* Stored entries
## Start
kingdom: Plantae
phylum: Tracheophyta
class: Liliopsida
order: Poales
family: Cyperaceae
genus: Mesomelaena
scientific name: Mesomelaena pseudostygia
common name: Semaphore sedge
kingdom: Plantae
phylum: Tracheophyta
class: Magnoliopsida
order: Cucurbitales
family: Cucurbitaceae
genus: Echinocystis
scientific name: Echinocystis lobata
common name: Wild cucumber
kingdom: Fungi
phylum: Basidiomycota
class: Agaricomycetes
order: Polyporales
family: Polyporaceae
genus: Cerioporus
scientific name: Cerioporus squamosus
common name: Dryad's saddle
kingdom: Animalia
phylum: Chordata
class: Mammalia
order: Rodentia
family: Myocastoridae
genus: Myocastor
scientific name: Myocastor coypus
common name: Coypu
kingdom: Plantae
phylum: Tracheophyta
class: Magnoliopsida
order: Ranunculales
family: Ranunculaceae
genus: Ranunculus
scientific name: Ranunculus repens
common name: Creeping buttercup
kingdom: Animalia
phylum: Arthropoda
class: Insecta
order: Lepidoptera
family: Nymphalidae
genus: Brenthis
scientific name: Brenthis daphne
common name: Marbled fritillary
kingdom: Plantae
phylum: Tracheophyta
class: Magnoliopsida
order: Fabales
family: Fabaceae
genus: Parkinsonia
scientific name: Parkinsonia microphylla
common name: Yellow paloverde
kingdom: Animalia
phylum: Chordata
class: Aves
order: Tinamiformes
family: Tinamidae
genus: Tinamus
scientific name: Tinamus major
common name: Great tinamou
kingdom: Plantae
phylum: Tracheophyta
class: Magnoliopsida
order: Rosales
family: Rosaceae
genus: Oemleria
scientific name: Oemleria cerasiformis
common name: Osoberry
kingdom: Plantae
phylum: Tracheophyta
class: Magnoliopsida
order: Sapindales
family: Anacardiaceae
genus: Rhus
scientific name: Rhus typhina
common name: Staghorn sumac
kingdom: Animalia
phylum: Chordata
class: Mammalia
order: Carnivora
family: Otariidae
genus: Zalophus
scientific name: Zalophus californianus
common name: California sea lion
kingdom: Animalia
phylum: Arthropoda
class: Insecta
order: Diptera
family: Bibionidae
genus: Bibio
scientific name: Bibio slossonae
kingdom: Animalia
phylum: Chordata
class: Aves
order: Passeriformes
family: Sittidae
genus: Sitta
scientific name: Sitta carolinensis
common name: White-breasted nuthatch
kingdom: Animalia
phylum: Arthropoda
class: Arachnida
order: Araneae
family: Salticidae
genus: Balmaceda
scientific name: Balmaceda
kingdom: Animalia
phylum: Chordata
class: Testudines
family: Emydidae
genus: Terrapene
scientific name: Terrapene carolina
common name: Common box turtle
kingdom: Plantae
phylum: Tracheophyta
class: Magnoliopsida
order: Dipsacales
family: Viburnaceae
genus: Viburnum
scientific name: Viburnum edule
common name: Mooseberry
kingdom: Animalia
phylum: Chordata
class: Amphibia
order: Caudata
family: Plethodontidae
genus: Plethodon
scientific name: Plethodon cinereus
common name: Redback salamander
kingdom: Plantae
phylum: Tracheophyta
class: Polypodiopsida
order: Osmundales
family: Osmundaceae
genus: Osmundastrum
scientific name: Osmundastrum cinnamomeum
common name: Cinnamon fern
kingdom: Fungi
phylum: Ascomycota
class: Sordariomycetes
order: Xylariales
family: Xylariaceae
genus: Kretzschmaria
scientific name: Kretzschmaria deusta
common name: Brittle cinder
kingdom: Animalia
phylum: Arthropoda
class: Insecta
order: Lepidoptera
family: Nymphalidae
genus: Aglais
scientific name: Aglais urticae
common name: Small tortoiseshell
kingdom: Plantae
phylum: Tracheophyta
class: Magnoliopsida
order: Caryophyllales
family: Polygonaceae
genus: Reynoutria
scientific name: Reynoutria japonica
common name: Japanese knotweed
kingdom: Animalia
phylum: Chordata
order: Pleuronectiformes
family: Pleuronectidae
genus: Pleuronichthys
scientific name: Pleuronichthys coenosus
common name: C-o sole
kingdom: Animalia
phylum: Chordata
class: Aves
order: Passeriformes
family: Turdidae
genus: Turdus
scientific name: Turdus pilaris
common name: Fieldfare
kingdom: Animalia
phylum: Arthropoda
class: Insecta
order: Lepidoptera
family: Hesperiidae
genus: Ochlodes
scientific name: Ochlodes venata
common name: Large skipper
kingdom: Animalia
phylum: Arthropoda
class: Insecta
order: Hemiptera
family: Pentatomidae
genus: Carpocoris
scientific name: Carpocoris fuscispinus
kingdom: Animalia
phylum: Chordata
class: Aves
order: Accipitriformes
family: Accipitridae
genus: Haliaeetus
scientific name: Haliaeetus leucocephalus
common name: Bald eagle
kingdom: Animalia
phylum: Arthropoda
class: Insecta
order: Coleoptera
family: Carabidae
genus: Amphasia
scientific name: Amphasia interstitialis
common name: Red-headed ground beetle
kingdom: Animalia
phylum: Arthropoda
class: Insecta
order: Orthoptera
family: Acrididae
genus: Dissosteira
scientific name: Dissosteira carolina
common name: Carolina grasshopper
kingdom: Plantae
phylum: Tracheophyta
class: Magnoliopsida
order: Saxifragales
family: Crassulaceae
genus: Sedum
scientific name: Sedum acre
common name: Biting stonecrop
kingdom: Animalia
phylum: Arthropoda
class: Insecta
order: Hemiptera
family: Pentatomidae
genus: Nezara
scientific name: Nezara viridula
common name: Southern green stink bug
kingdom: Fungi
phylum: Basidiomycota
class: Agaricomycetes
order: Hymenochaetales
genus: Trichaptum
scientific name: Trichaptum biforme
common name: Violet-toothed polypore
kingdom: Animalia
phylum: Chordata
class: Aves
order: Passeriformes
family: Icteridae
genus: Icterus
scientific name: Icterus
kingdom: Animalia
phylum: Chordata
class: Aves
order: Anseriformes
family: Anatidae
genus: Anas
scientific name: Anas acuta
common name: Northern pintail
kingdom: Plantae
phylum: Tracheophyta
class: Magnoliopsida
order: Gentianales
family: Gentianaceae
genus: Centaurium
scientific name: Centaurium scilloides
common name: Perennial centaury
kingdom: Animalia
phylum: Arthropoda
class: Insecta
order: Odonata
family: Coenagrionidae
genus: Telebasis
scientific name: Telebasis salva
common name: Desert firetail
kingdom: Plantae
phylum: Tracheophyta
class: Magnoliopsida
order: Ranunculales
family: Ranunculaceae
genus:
## End
* Given task
Output every line of the records above as a Markdown table with two columns, Row and Line. Put a running number in Row and leave out blank lines.

* Solution to the exercise
| Row | Line |
|---|---|
| 1 | kingdom: Plantae |
| 2 | phylum: Tracheophyta |
| 3 | class: Liliopsida |
| 4 | order: Poales |
| 5 | family: Cyperaceae |
| 6 | genus: Mesomelaena |
| 7 | scientific name: Mesomelaena pseudostygia |
| 8 | common name: Semaphore sedge |
| 9 | kingdom: Plantae |
| 10 | phylum: Tracheophyta |
| 11 | class: Magnoliopsida |
| 12 | order: Cucurbitales |
| 13 | family: Cucurbitaceae |
| 14 | genus: Echinocystis |
| 15 | scientific name: Echinocystis lobata |
| 16 | common name: Wild cucumber |
| 17 | kingdom: Fungi |
| 18 | phylum: Basidiomycota |
| 19 | class: Agaricomycetes |
| 20 | order: Polyporales |
| 21 | family: Polyporaceae |
| 22 | genus: Cerioporus |
| 23 | scientific name: Cerioporus squamosus |
| 24 | common name: Dryad's saddle |
| 25 | kingdom: Animalia |
| 26 | phylum: Chordata |
| 27 | class: Mammalia |
| 28 | order: Rodentia |
| 29 | family: Myocastoridae |
| 30 | genus: Myocastor |
| 31 | scientific name: Myocastor coypus |
| 32 | common name: Coypu |
| 33 | kingdom: Plantae |
| 34 | phylum: Tracheophyta |
| 35 | class: Magnoliopsida |
| 36 | order: Ranunculales |
| 37 | family: Ranunculaceae |
| 38 | genus: Ranunculus |
| 39 | scientific name: Ranunculus repens |
| 40 | common name: Creeping buttercup |
| 41 | kingdom: Animalia |
| 42 | phylum: Arthropoda |
| 43 | class: Insecta |
| 44 | order: Lepidoptera |
| 45 | family: Nymphalidae |
| 46 | genus: Brenthis |
| 47 | scientific name: Brenthis daphne |
| 48 | common name: Marbled fritillary |
| 49 | kingdom: Plantae |
| 50 | phylum: Tracheophyta |
| 51 | class: Magnoliopsida |
| 52 | order: Fabales |
| 53 | family: Fabaceae |
| 54 | genus: Parkinsonia |
| 55 | scientific name: Parkinsonia microphylla |
| 56 | common name: Yellow paloverde |
| 57 | kingdom: Animalia |
| 58 | phylum: Chordata |
| 59 | class: Aves |
| 60 | order: Tinamiformes |
| 61 | family: Tinamidae |
| 62 | genus: Tinamus |
| 63 | scientific name: Tinamus major |
| 64 | common name: Great tinamou |
| 65 | kingdom: Plantae |
| 66 | phylum: Tracheophyta |
| 67 | class: Magnoliopsida |
| 68 | order: Rosales |
| 69 | family: Rosaceae |
| 70 | genus: Oemleria |
| 71 | scientific name: Oemleria cerasiformis |
| 72 | common name: Osoberry |
| 73 | kingdom: Plantae |
| 74 | phylum: Tracheophyta |
| 75 | class: Magnoliopsida |
| 76 | order: Sapindales |
| 77 | family: Anacardiaceae |
| 78 | genus: Rhus |
| 79 | scientific name: Rhus typhina |
| 80 | common name: Staghorn sumac |
| 81 | kingdom: Animalia |
| 82 | phylum: Chordata |
| 83 | class: Mammalia |
| 84 | order: Carnivora |
| 85 | family: Otariidae |
| 86 | genus: Zalophus |
| 87 | scientific name: Zalophus californianus |
| 88 | common name: California sea lion |
| 89 | kingdom: Animalia |
| 90 | phylum: Arthropoda |
| 91 | class: Insecta |
| 92 | order: Diptera |
| 93 | family: Bibionidae |
| 94 | genus: Bibio |
| 95 | scientific name: Bibio slossonae |
| 96 | kingdom: Animalia |
| 97 | phylum: Chordata |
| 98 | class: Aves |
| 99 | order: Passeriformes |
| 100 | family: Sittidae |
| 101 | genus: Sitta |
| 102 | scientific name: Sitta carolinensis |
| 103 | common name: White-breasted nuthatch |
| 104 | kingdom: Animalia |
| 105 | phylum: Arthropoda |
| 106 | class: Arachnida |
| 107 | order: Araneae |
| 108 | family: Salticidae |
| 109 | genus: Balmaceda |
| 110 | scientific name: Balmaceda |
| 111 | kingdom: Animalia |
| 112 | phylum: Chordata |
| 113 | class: Testudines |
| 114 | family: Emydidae |
| 115 | genus: Terrapene |
| 116 | scientific name: Terrapene carolina |
| 117 | common name: Common box turtle |
| 118 | kingdom: Plantae |
| 119 | phylum: Tracheophyta |
| 120 | class: Magnoliopsida |
| 121 | order: Dipsacales |
| 122 | family: Viburnaceae |
| 123 | genus: Viburnum |
| 124 | scientific name: Viburnum edule |
| 125 | common name: Mooseberry |
| 126 | kingdom: Animalia |
| 127 | phylum: Chordata |
| 128 | class: Amphibia |
| 129 | order: Caudata |
| 130 | family: Plethodontidae |
| 131 | genus: Plethodon |
| 132 | scientific name: Plethodon cinereus |
| 133 | common name: Redback salamander |
| 134 | kingdom: Plantae |
| 135 | phylum: Tracheophyta |
| 136 | class: Polypodiopsida |
| 137 | order: Osmundales |
| 138 | family: Osmundaceae |
| 139 | genus: Osmundastrum |
| 140 | scientific name: Osmundastrum cinnamomeum |
| 141 | common name: Cinnamon fern |
| 142 | kingdom: Fungi |
| 143 | phylum: Ascomycota |
| 144 | class: Sordariomycetes |
| 145 | order: Xylariales |
| 146 | family: Xylariaceae |
| 147 | genus: Kretzschmaria |
| 148 | scientific name: Kretzschmaria deusta |
| 149 | common name: Brittle cinder |
| 150 | kingdom: Animalia |
| 151 | phylum: Arthropoda |
| 152 | class: Insecta |
| 153 | order: Lepidoptera |
| 154 | family: Nymphalidae |
| 155 | genus: Aglais |
| 156 | scientific name: Aglais urticae |
| 157 | common name: Small tortoiseshell |
| 158 | kingdom: Plantae |
| 159 | phylum: Tracheophyta |
| 160 | class: Magnoliopsida |
| 161 | order: Caryophyllales |
| 162 | family: Polygonaceae |
| 163 | genus: Reynoutria |
| 164 | scientific name: Reynoutria japonica |
| 165 | common name: Japanese knotweed |
| 166 | kingdom: Animalia |
| 167 | phylum: Chordata |
| 168 | order: Pleuronectiformes |
| 169 | family: Pleuronectidae |
| 170 | genus: Pleuronichthys |
| 171 | scientific name: Pleuronichthys coenosus |
| 172 | common name: C-o sole |
| 173 | kingdom: Animalia |
| 174 | phylum: Chordata |
| 175 | class: Aves |
| 176 | order: Passeriformes |
| 177 | family: Turdidae |
| 178 | genus: Turdus |
| 179 | scientific name: Turdus pilaris |
| 180 | common name: Fieldfare |
| 181 | kingdom: Animalia |
| 182 | phylum: Arthropoda |
| 183 | class: Insecta |
| 184 | order: Lepidoptera |
| 185 | family: Hesperiidae |
| 186 | genus: Ochlodes |
| 187 | scientific name: Ochlodes venata |
| 188 | common name: Large skipper |
| 189 | kingdom: Animalia |
| 190 | phylum: Arthropoda |
| 191 | class: Insecta |
| 192 | order: Hemiptera |
| 193 | family: Pentatomidae |
| 194 | genus: Carpocoris |
| 195 | scientific name: Carpocoris fuscispinus |
| 196 | kingdom: Animalia |
| 197 | phylum: Chordata |
| 198 | class: Aves |
| 199 | order: Accipitriformes |
| 200 | family: Accipitridae |
| 201 | genus: Haliaeetus |
| 202 | scientific name: Haliaeetus leucocephalus |
| 203 | common name: Bald eagle |
| 204 | kingdom: Animalia |
| 205 | phylum: Arthropoda |
| 206 | class: Insecta |
| 207 | order: Coleoptera |
| 208 | family: Carabidae |
| 209 | genus: Amphasia |
| 210 | scientific name: Amphasia interstitialis |
| 211 | common name: Red-headed ground beetle |
| 212 | kingdom: Animalia |
| 213 | phylum: Arthropoda |
| 214 | class: Insecta |
| 215 | order: Orthoptera |
| 216 | family: Acrididae |
| 217 | genus: Dissosteira |
| 218 | scientific name: Dissosteira carolina |
| 219 | common name: Carolina grasshopper |
| 220 | kingdom: Plantae |
| 221 | phylum: Tracheophyta |
| 222 | class: Magnoliopsida |
| 223 | order: Saxifragales |
| 224 | family: Crassulaceae |
| 225 | genus: Sedum |
| 226 | scientific name: Sedum acre |
| 227 | common name: Biting stonecrop |
| 228 | kingdom: Animalia |
| 229 | phylum: Arthropoda |
| 230 | class: Insecta |
| 231 | order: Hemiptera |
| 232 | family: Pentatomidae |
| 233 | genus: Nezara |
| 234 | scientific name: Nezara viridula |
| 235 | common name: Southern green stink bug |
| 236 | kingdom: Fungi |
| 237 | phylum: Basidiomycota |
| 238 | class: Agaricomycetes |
| 239 | order: Hymenochaetales |
| 240 | genus: Trichaptum |
| 241 | scientific name: Trichaptum biforme |
| 242 | common name: Violet-toothed polypore |
| 243 | kingdom: Animalia |
| 244 | phylum: Chordata |
| 245 | class: Aves |
| 246 | order: Passeriformes |
| 247 | family: Icteridae |
| 248 | genus: Icterus |
| 249 | scientific name: Icterus |
| 250 | kingdom: Animalia |
| 251 | phylum: Chordata |
| 252 | class: Aves |
| 253 | order: Anseriformes |
| 254 | family: Anatidae |
| 255 | genus: Anas |
| 256 | scientific name: Anas acuta |
| 257 | common name: Northern pintail |
| 258 | kingdom: Plantae |
| 259 | phylum: Tracheophyta |
| 260 | class: Magnoliopsida |
| 261 | order: Gentianales |
| 262 | family: Gentianaceae |
| 263 | genus: Centaurium |
| 264 | scientific name: Centaurium scilloides |
| 265 | common name: Perennial centaury |
| 266 | kingdom: Animalia |
| 267 | phylum: Arthropoda |
| 268 | class: Insecta |
| 269 | order: Odonata |
| 270 | family: Coenagrionidae |
| 271 | genus: Telebasis |
| 272 | scientific name: Telebasis salva |
| 273 | common name: Desert firetail |
| 274 | kingdom: Plantae |
| 275 | phylum: Tracheophyta |
| 276 | class: Magnoliopsida |
| 277 | order: Ranunculales |
| 278 | family: Ranunculaceae |
| 279 | genus: |